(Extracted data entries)
'''

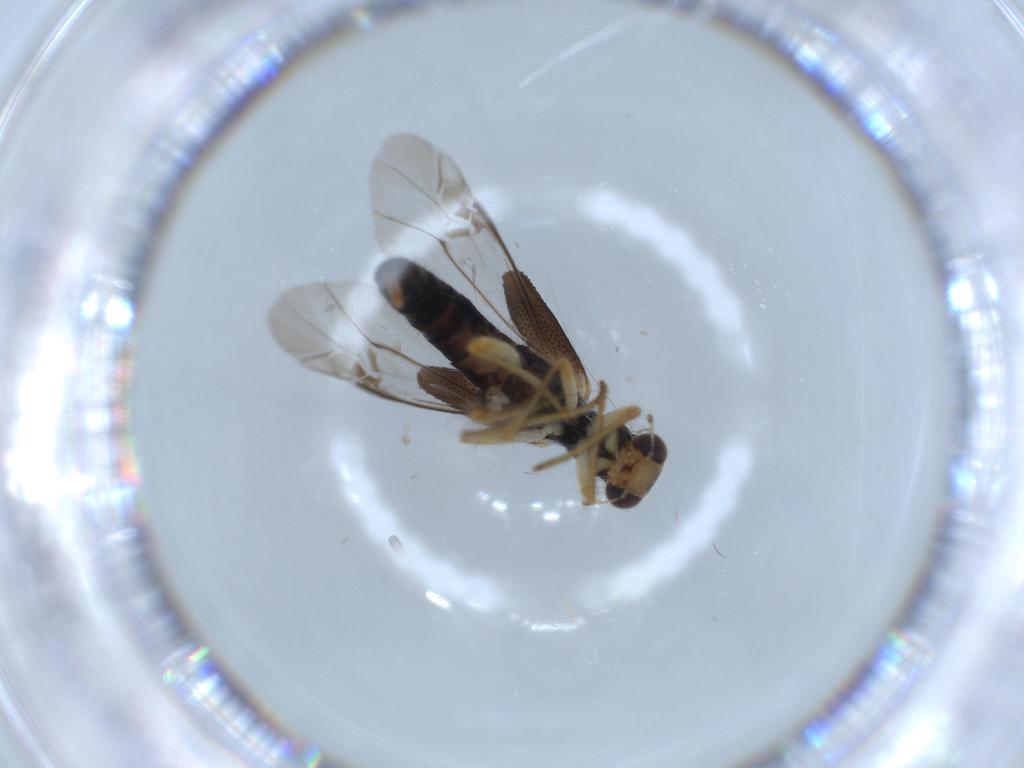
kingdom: Animalia
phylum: Arthropoda
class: Insecta
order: Coleoptera
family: Cleridae
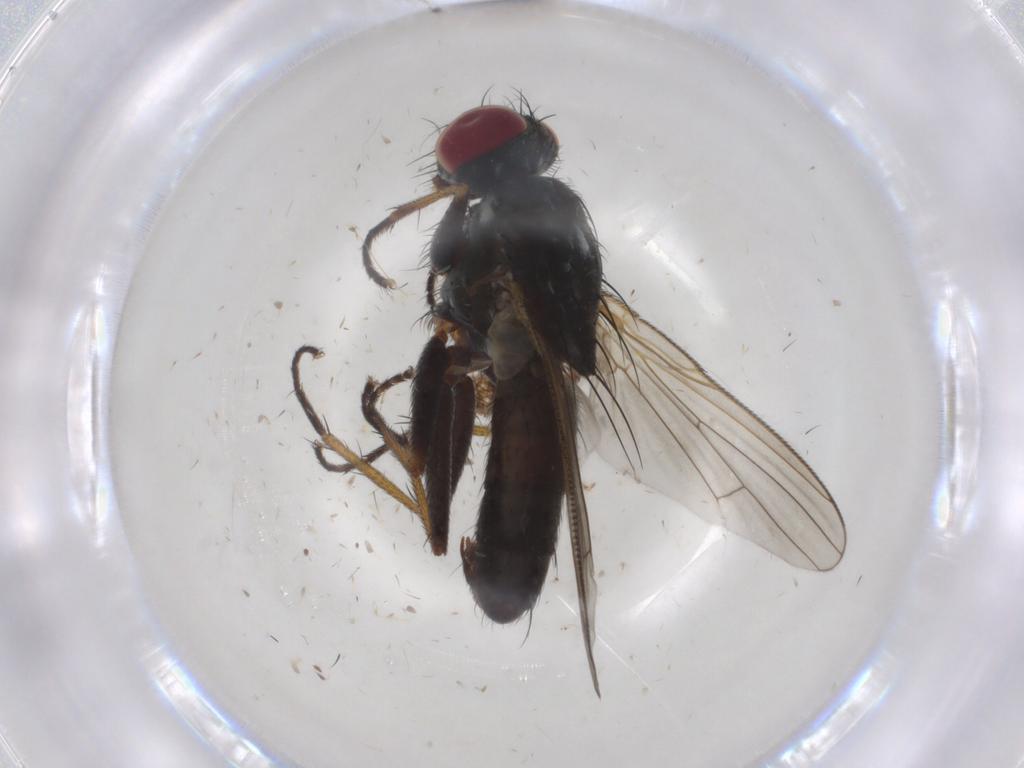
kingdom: Animalia
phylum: Arthropoda
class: Insecta
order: Diptera
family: Muscidae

'''

Instructions for the task ▸ Rewrite the lines of every record with "class" changed to "taxonomic class" and everything else kept the same. Leave the pictures out.

Right answer ▸
kingdom: Animalia
phylum: Arthropoda
taxonomic class: Insecta
order: Coleoptera
family: Cleridae
kingdom: Animalia
phylum: Arthropoda
taxonomic class: Insecta
order: Diptera
family: Muscidae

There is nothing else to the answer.